(THE DATA)

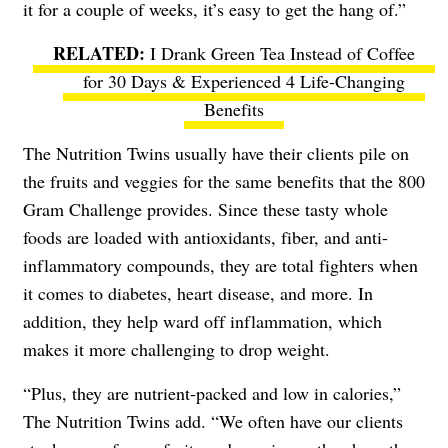
it for a couple of weeks, it’s easy to get the hang of.”
I Drank Green Tea Instead of Coffee
for 30 Days & Experienced 4 Life-Changing
Benefits
The Nutrition Twins usually have their clients pile on
the fruits and veggies for the same benefits that the 800
Gram Challenge provides. Since these tasty whole
foods are loaded with antioxidants, fiber, and anti-
inflammatory compounds, they are total fighters when
it comes to diabetes, heart disease, and more. In
addition, they help ward off inflammation, which
makes it more challenging to drop weight.
“Plus, they are nutrient-packed and low in calories,”
The Nutrition Twins add. “We often have our clients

(End THE DATA)

> WHAT IS BEING ASKED:
Out of the entries, pull every line that mentions "Nutrition".

> OUTPUT FOR THIS EXERCISE:
The Nutrition Twins usually have their clients pile on
The Nutrition Twins add. “We often have our clients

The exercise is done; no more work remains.